Dass sich Teile der Partei mit Organisationen solidarisieren, die zur Vernichtung Israels aufrufen, ist kein Ausrutscher, sondern Ergebnis jahrzehntelanger ideologischer Fehlentwicklungen. Von der DDR-Solidarität mit Arafats PLO über die Relativierung islamistischer Gewalt bis hin zur heutigen Nähe zu Bewegungen, die Frauen unterdrücken, Homosexuelle ermorden und Antisemitismus zur Staatsräson erklären. Wer nach dem 7. Oktober – dem größten antisemitischen Massaker seit der Shoah – nicht eindeutig an Israels Seite steht, sondern „Differenzierungen“ fordert, hat sich disqualifiziert. Wer in der Kufiya eine identitätsstiftende Geste im Bundestag sieht, offenbart, wie tief der antiisraelische Affekt reicht. Und wer Israels Existenzrecht zur Debatte stellt, verlässt den demokratischen Grundkonsens.

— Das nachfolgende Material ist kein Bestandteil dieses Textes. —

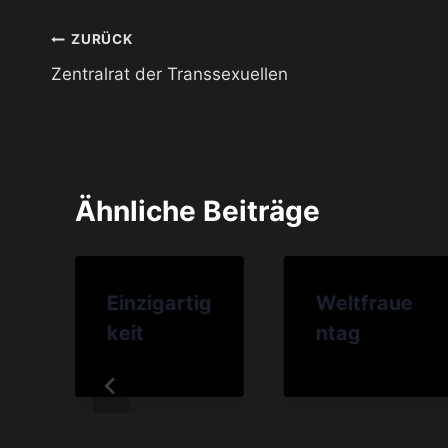
Beitragsnavigation
ZURÜCK
Zentralrat der Transsexuellen
Ähnliche Beiträge
Einzigartig
Weltfraue
keit
ntag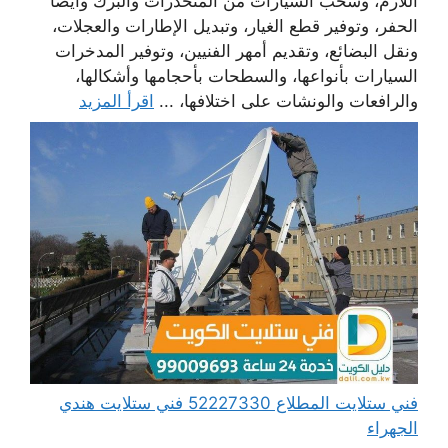
اللازم، وسحب السيارات من المنحدرات والبرك وأيضا
الحفر، وتوفير قطع الغيار، وتبديل الإطارات والعجلات،
ونقل البضائع، وتقديم أمهر الفنيين، وتوفير المدخرات
السيارات بأنواعها، والسطحات بأحجامها وأشكالها،
والرافعات والونشات على اختلافها، ...
اقرأ المزيد
فني ستلايت المطلاع 52227330 فني ستلايت هندي
الجهراء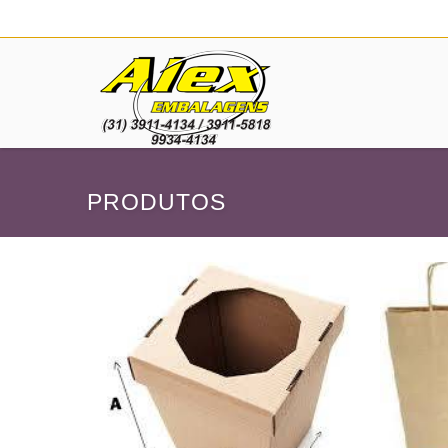
PRODUTOS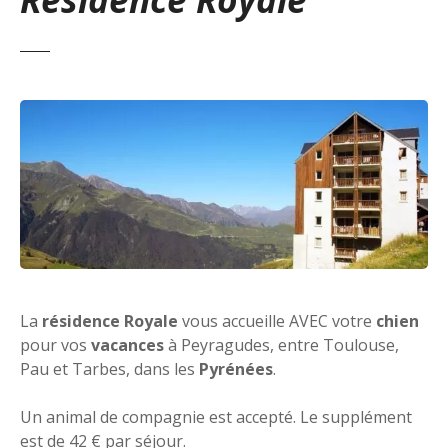
La
résidence Royale
vous accueille AVEC votre
chien
pour vos
vacances
à Peyragudes, entre Toulouse,
Pau et Tarbes, dans les
Pyrénées
.
Un animal de compagnie est accepté. Le supplément
est de 42 € par séjour.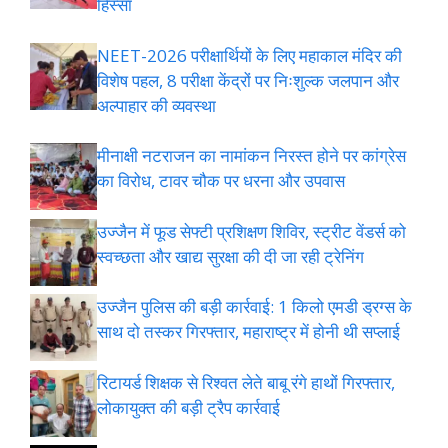
हिस्सा
NEET-2026 परीक्षार्थियों के लिए महाकाल मंदिर की
विशेष पहल, 8 परीक्षा केंद्रों पर निःशुल्क जलपान और
अल्पाहार की व्यवस्था
मीनाक्षी नटराजन का नामांकन निरस्त होने पर कांग्रेस
का विरोध, टावर चौक पर धरना और उपवास
उज्जैन में फूड सेफ्टी प्रशिक्षण शिविर, स्ट्रीट वेंडर्स को
स्वच्छता और खाद्य सुरक्षा की दी जा रही ट्रेनिंग
उज्जैन पुलिस की बड़ी कार्रवाई: 1 किलो एमडी ड्रग्स के
साथ दो तस्कर गिरफ्तार, महाराष्ट्र में होनी थी सप्लाई
रिटायर्ड शिक्षक से रिश्वत लेते बाबू रंगे हाथों गिरफ्तार,
लोकायुक्त की बड़ी ट्रैप कार्रवाई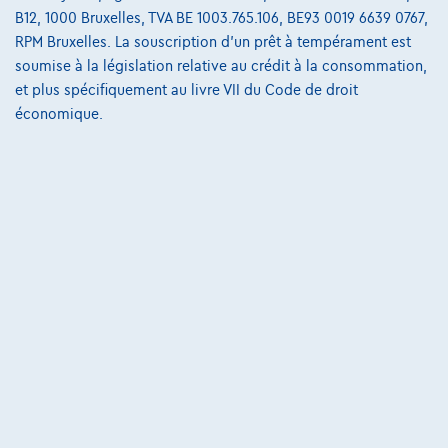
B12, 1000 Bruxelles, TVA BE 1003.765.106, BE93 0019 6639 0767,
RPM Bruxelles. La souscription d'un prêt à tempérament est
soumise à la législation relative au crédit à la consommation,
et plus spécifiquement au livre VII du Code de droit
économique.
Porsche 911
911 Carrera 4 Cabriolet 3.0 Turbo PDK (EU6d-TEMP) CABRIO CARNET 
04/2023
66.700 km
Essence
Automatique
283 kW ( 385 CV )
€119.000
1
€2.449,48
/mois
Dès
Découvrez l’exemple chiffré complet
1760 Roosdaal,
Stad M
Comparer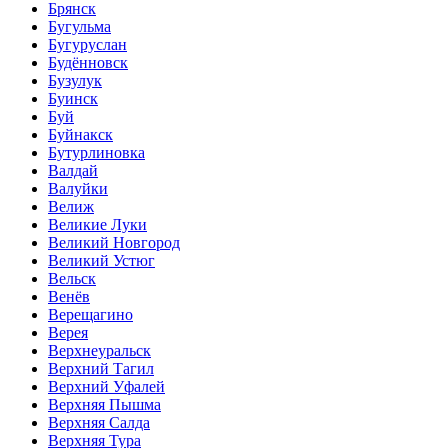
Брянск
Бугульма
Бугуруслан
Будённовск
Бузулук
Буинск
Буй
Буйнакск
Бутурлиновка
Валдай
Валуйки
Велиж
Великие Луки
Великий Новгород
Великий Устюг
Вельск
Венёв
Верещагино
Верея
Верхнеуральск
Верхний Тагил
Верхний Уфалей
Верхняя Пышма
Верхняя Салда
Верхняя Тура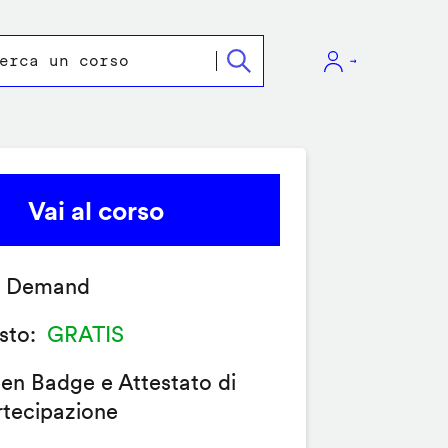
Vai al corso
 Demand
sto
GRATIS
en Badge e Attestato di
rtecipazione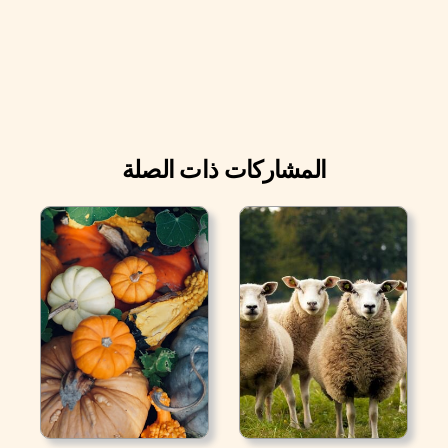
المشاركات ذات الصلة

Der Austritt von Andrej Hermlin, Sohn eines Holocaustüberlebenden, ist damit symptomatisch. Die Linke hat sich von jenen entfernt, die linke Politik als Bündnis aus sozialer Gerechtigkeit und historischer Verantwortung verstehen. Stattdessen nähert sie sich einem Milieu, in dem Israelhass als progressiv gilt und der Begriff „Antisemitismus“ als Waffe des Neoliberalismus diffamiert wird. Dabei stünde gerade die deutsche Linke in besonderer Verantwortung. Antifaschismus ohne Solidarität mit jüdischem Leben bleibt eine leere Hülse. Wer glaubt, sich durch postkoloniale Theorien aus dieser Verantwortung ziehen zu können, verrät nicht nur das Judentum – sondern auch die emanzipatorischen Grundlagen linker Politik. Die Linke hat sich, mit Ansage, damit noch weiter ins politische Abseits manövriert.
Wer glaubt, die Linke sei Bündnispartnerin für progressive, menschenrechtsorientierte Politik, sollte ihre jüngsten Beschlüsse genau lesen.
Sie sind kein Missverständnis. Sie sind ein Manifest.